2. Squeeze orange and reserve 1/4 cup (50 ml) juice in small bowl; stir in chicken stock, soy sauce, sugar, cornstarch, sesame oil, pepper flakes and hot pepper sauce; set aside.

3. In wok or large skillet, heat 1 tbsp oil over high heat; stir fry chicken until no longer pink inside, 3 or 4 minutes; remove chicken and set aside

4. Heat remaining oil in the wok or pan; stir fry gingerroot and garlic for 10 seconds;

5. Add orange rind and red pepper, stir fry for 1 minute or until tender crisp; stir in soy sauce mixture; cook, stirring, until thickened.

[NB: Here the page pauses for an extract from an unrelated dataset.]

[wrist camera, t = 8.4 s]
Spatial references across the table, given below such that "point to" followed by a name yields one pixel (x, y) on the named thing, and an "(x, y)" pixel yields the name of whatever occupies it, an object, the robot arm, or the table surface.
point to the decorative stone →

6. Return chicken to wok and stir until heated through.


Notes: 
- This was really good! I used Lettuce to wrap it up. It was like a Stir-fry Taco. 
- Next time I wanna try this with a few more things. Maybe broccoli or carrots. Maybe fish instead of chicken. 

Enjoy! 

Wednesday, February 22, 2012

Mac and Cheese with Cauliflower and Leeks

In this edition of "How to make weird things into familiar things" I'm going to be using Cauliflower and Leeks. I made a Cauliflower Soup awhile back ago that I couldn't really stand. What a waste. But I still really like cauliflower. So I decided to try out a Mac and Cheese recipe. I found this one that looked too good to be true! And I had everything except the leeks! 

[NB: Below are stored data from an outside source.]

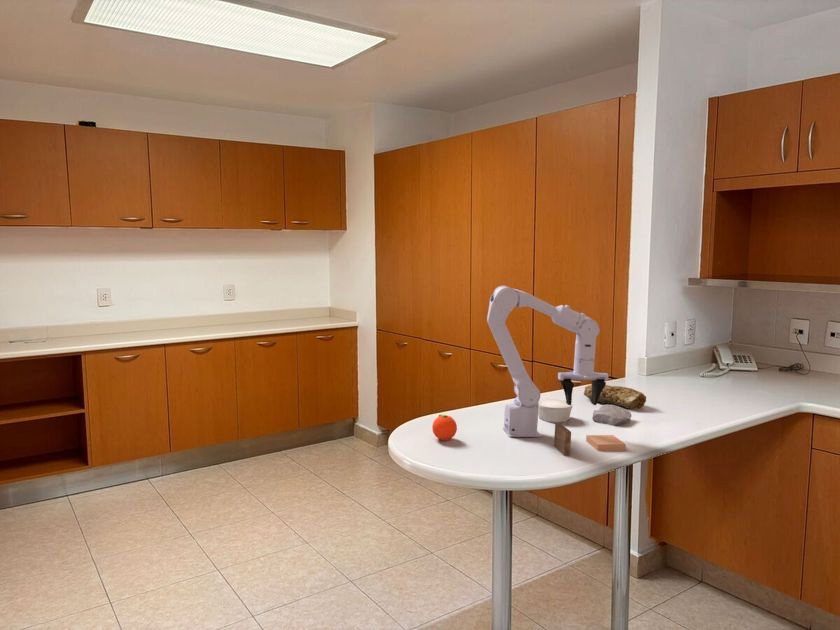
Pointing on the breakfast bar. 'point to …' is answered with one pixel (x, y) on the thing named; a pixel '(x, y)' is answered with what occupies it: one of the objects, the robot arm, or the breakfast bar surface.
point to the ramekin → (554, 410)
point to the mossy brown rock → (619, 396)
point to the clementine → (444, 427)
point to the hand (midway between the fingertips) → (581, 404)
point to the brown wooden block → (562, 439)
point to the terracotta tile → (605, 442)
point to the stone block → (611, 415)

PS- while I'm typing this there is the cutest dog I've ever seen that looks exactly like my dog when she was a puppy sitting outside. I wanna go pet it, but I know someone will steal my computer. Oh my god, I want a dog!! 


K, the recipe: 


Mac and Cheese with Cauliflower and Leeks
from dc-fortheloveof.blogspot.com


Ingredients: 

- 500g macaroni
- 1 cup of aged cheddar cheese, shredded
- 2 leeks chopped
- 1 head of cauliflower chopped
- 4 cups of milk
- 1/2 cup of butter
- 1/3 cup of flour
- 1/4 cup of chives chopped
- 1/4 cup of panko bread crumbs
- 1 pinch of nutmeg
- salt and pepper



Directions: 


1. Toss the chopped cauliflower with salt, pepper and canola oil and roast in a 400 degree oven for 30 minutes until tender. Allow to cool and chop into finer bite sized pieces. 


2. Saute the chopped leeks in a heavy bottom pot until soft. Add the butter and flour and cook together for 10-15 minutes over low heat to cook out the raw flour flavor.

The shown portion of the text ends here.